Master Thesis, Justus Liebig University, FB-06 Department, 2022
Samuel Sander’s Master Thesis explores the inversion effects in humans and deep neural networks, examining how orientation affects object recognition in both. By comparing human performance with that of deep neural networks across various visual tasks, this work seeks to understand if neural networks can predict inversion effects in humans. Through methodological approaches involving the Ecoset dataset and different network architectures, the thesis finds significant inversion effects in both humans and neural networks, suggesting similarities in classification behaviors despite differences in error distributions under increased image distortion.
Bachelor Thesis, Justus Liebig University, FB-06 Department, 2023
Christine Huschens’ Bachelor Thesis focuses on a study of the inversion effects in the perception of faces, pareidolias, and objects in both biological and artificial networks, employing eye-tracking and DeepGaze saliency maps for comparison.
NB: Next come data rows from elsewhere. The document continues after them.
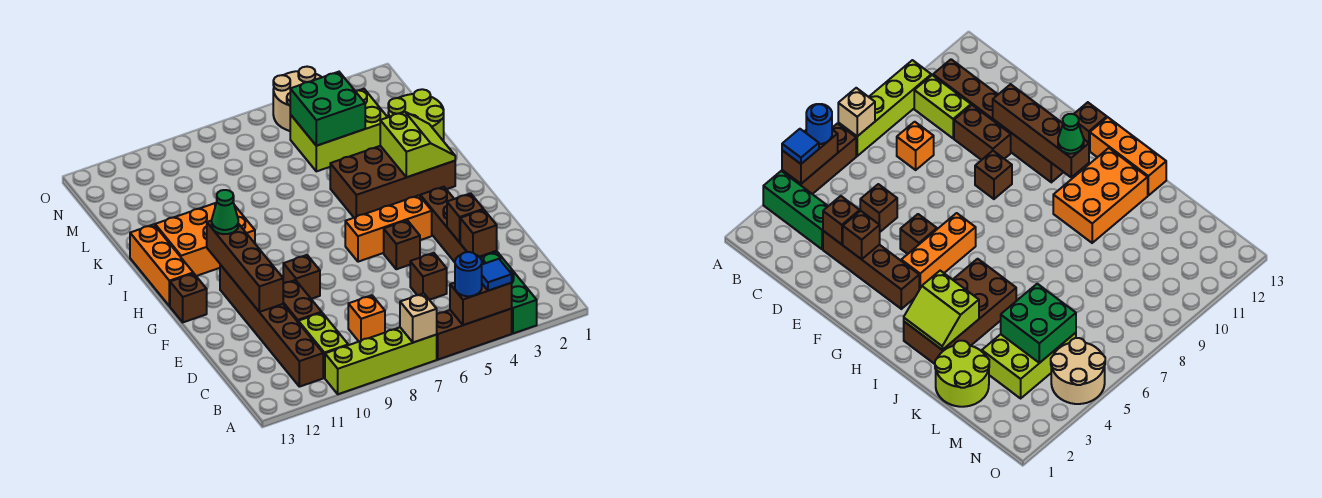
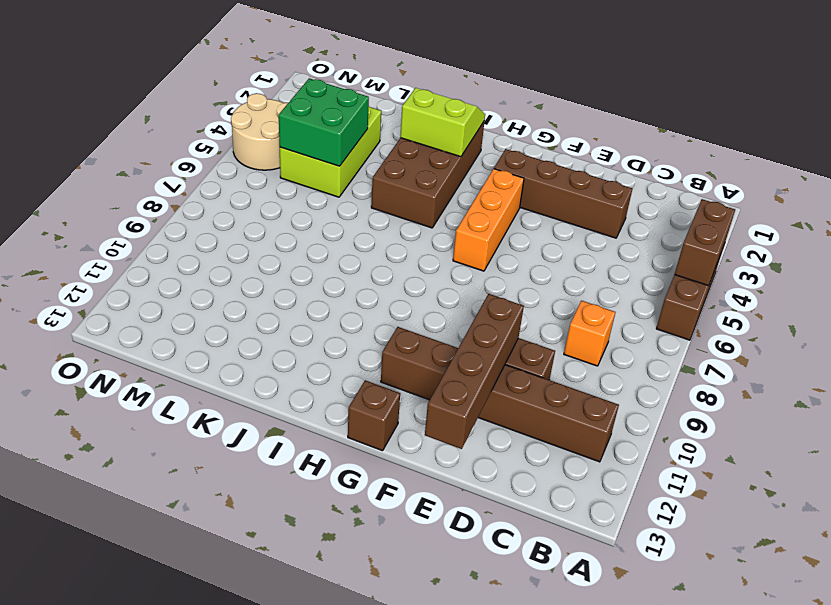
brown 1x4 brick [425,294,524,449] -> brown 1x4 brick turned to [207,220,283,312]
none -> green 1x3 brick [481,252,537,333]
none -> lime 1x4 brick [325,328,437,394]
none -> lime 1x2 brick [298,313,348,378]

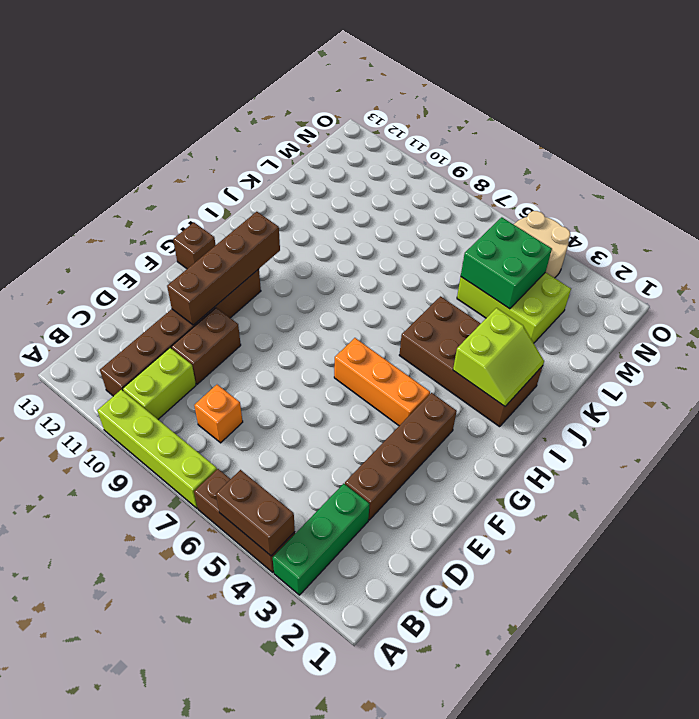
none -> brown 1x1 brick [410,253,447,300]
none -> brown 1x1 brick [384,220,420,269]
none -> brown 1x1 brick [283,255,320,299]

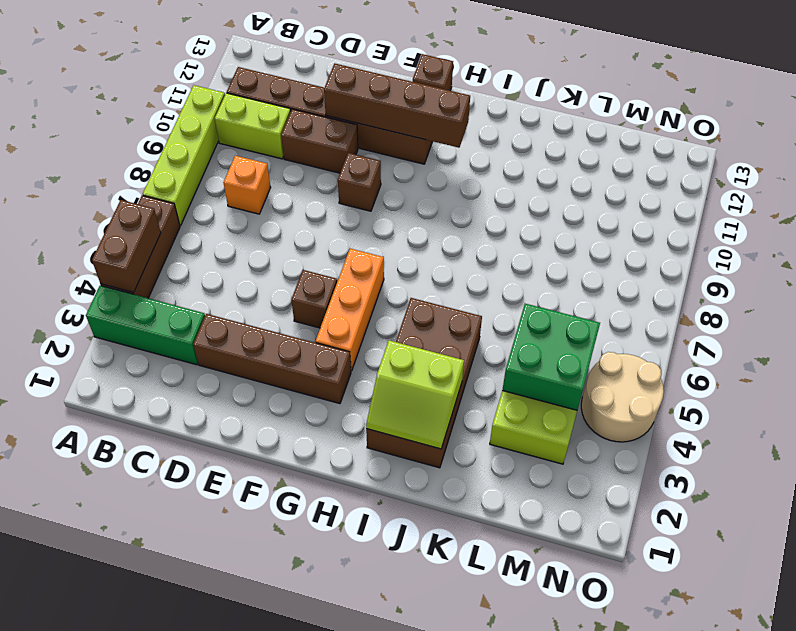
none -> brown 1x1 brick [410,253,447,300]
none -> orange 1x3 brick [130,225,193,306]
none -> orange 2x3 brick [155,203,255,276]

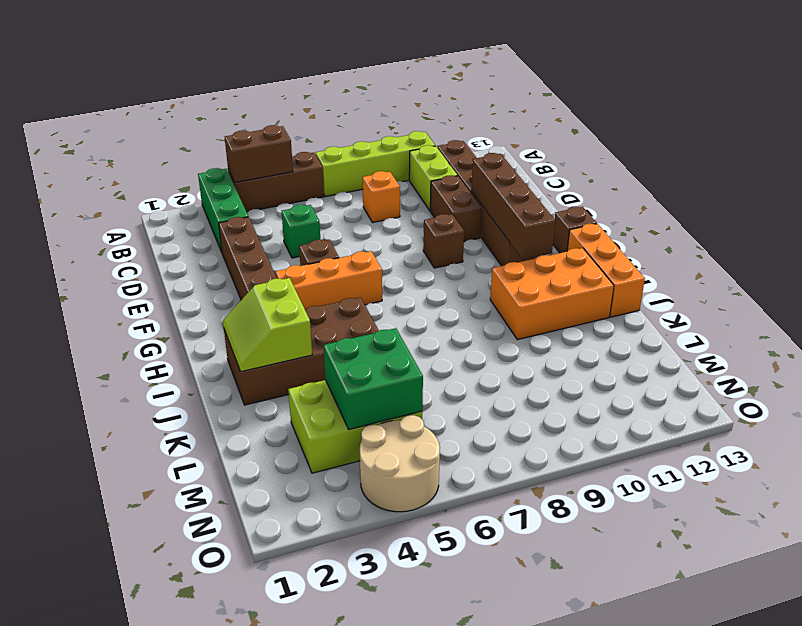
green 1x1 brick [282,205,320,258] -> brown 1x1 brick [410,253,447,300]
none -> lime 2x2 round brick [388,89,444,140]
none -> tan 1x1 brick [400,293,437,342]
none -> brown 1x1 brick [460,210,497,257]

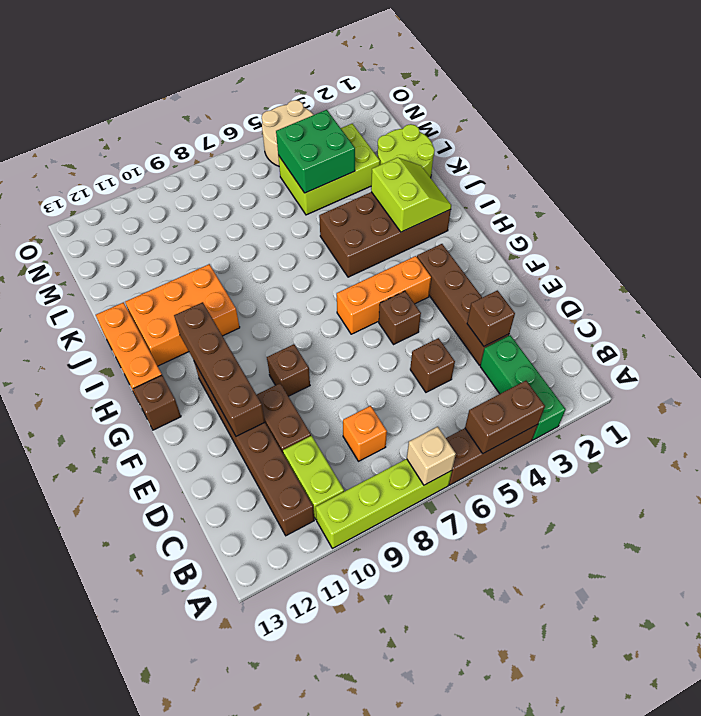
none -> brown 1x1 brick [447,193,483,242]
none -> blue 1x1 tile [482,259,512,291]
none -> blue 1x1 round brick [455,252,482,296]

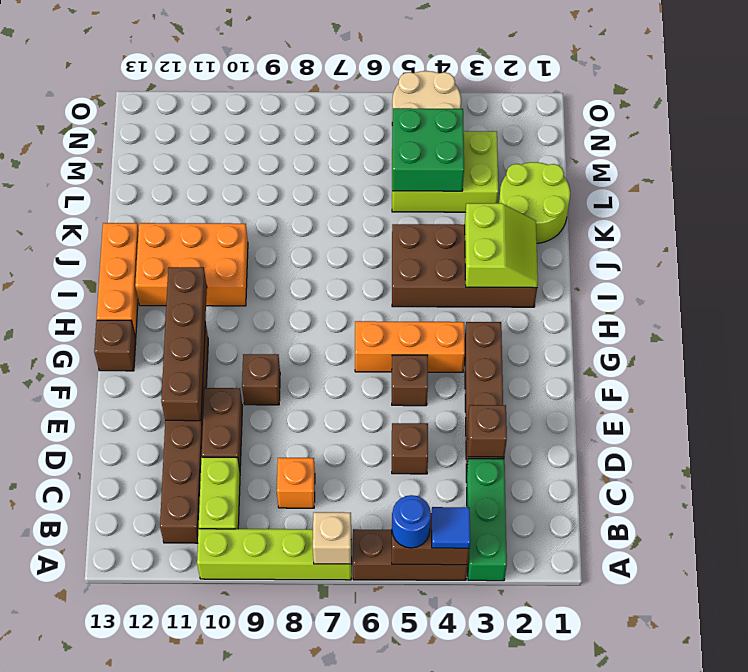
none -> brown 1x1 brick [447,193,483,242]
none -> green 1x1 cone [212,190,238,234]

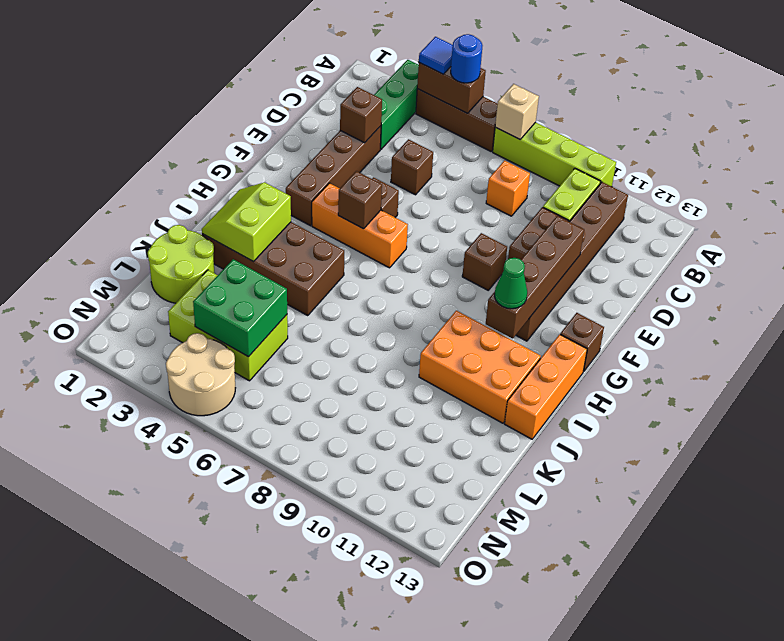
brown 1x1 brick [338,171,382,229] -> brown 1x1 brick moved to [447,193,483,242]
The thesis covers the phenomenon of pareidolia—the tendency to perceive faces in everyday objects—and investigates how this phenomenon and face recognition are affected when images are inverted. It explores the neural processes involved in detecting faces and pareidolias, comparing human and artificial neural network responses to these stimuli. The study aims to understand the influence of image inversion on fixation patterns in humans and artificial networks, and how context (art vs. real objects) affects these patterns.